We recommend the following contents for your repository (see the Nup84 repository for an example):

• subdirectories containing
• your modeling protocol (generally one or more Python scripts).
• input files (e.g. PDB files, EM density maps, lists of crosslinks), especially if these files aren't in a database somewhere already. If these inputs are derived in some fashion (e.g. you use a PDB file as input that's a comparative model or docking result, or you use an EM map that's been segmented) then this needs to be described somewhere, with links to the original unmodified files (e.g. PDB IDs for templates of any comparative models, alignment files, Modeller scripts).
• outputs (trajectories, clusters, analysis). Where this isn't possible due to size, we can host the larger files, such as trajectories, elsewhere (e.g. as a dataset in Zenodo) and link to them from the repository. Aim to keep the repository below 1GB in size so that it's manageable.
• a top-level README.md file describing the system and explaining how to run the protocol.
• a top-level LICENSE file with the license for the data files and scripts. This doesn't need to be the same license (LGPL/GPL) that IMP uses; in fact, for data files one of the Creative Commons licenses probably makes more sense. We recommend the CC BY-SA license which allows anybody to use and modify the data under the same terms, as long as they cite the original work.

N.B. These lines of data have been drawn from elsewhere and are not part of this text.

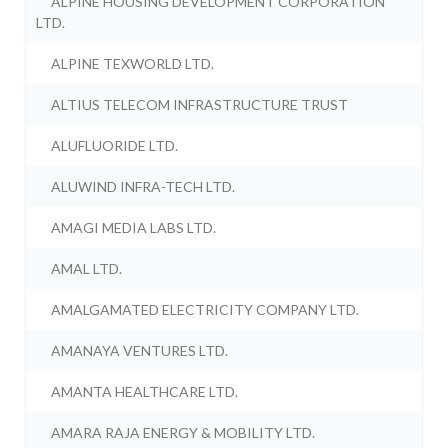
ALPINE HOUSING DEVELOPMENT CORPORATION
LTD.
ALPINE TEXWORLD LTD.
ALTIUS TELECOM INFRASTRUCTURE TRUST
ALUFLUORIDE LTD.
ALUWIND INFRA-TECH LTD.
AMAGI MEDIA LABS LTD.
AMAL LTD.
AMALGAMATED ELECTRICITY COMPANY LTD.
AMANAYA VENTURES LTD.
AMANTA HEALTHCARE LTD.
AMARA RAJA ENERGY & MOBILITY LTD.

• a test directory containing one or more Python scripts with names starting with test. It should be possible to run these scripts without any "special" setup (e.g. they should not require any input arguments or environment variables, or use hard-coded paths). These scripts should run as much of your modeling protocol as possible, and ideally test the results (e.g. by comparing models against 'known good' clusters). Each script should simply exit with a non-zero exit code (e.g. by raising an exception) if something failed; one easy way to do this nicely is to use Python's unittest module. The tests should run in a "reasonable" amount of time (no more than 48 hours) on a single processor. If this is not enough time to run your entire protocol, run only a representative subset (e.g. the Nup84 modeling test passes a --test option to the modeling script, which has it perform fewer iterations of sampling).

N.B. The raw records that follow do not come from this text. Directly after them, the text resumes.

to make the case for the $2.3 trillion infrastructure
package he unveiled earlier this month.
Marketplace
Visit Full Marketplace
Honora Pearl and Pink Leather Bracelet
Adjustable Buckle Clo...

• to add your system to our list it will also need a metadata subdirectory (also contact us to let us know about it). This should contain two files:
• thumb.png: a small image used to represent your system on the page.
• metadata.yaml: a file in YAML format specifying (see also the Nup84 example):
• title: a short descriptive name for your system
• tags: a list of tags to group your system with others that use similar methods or input data
• pmid: the PubMed ID of the accompanying publication
• prereqs: a list of any non-standard packages that are needed (in addition to IMP and Python's standard library) to run the scripts
• runtime: upper limit to the time the tests will take to run
• build: which type of IMP build to run the tests with (release, fast or debug); release is generally recommended
• parallel: if set, the tests will be run in an MPI environment, with the given number of cores available (by default, a serial environment is used)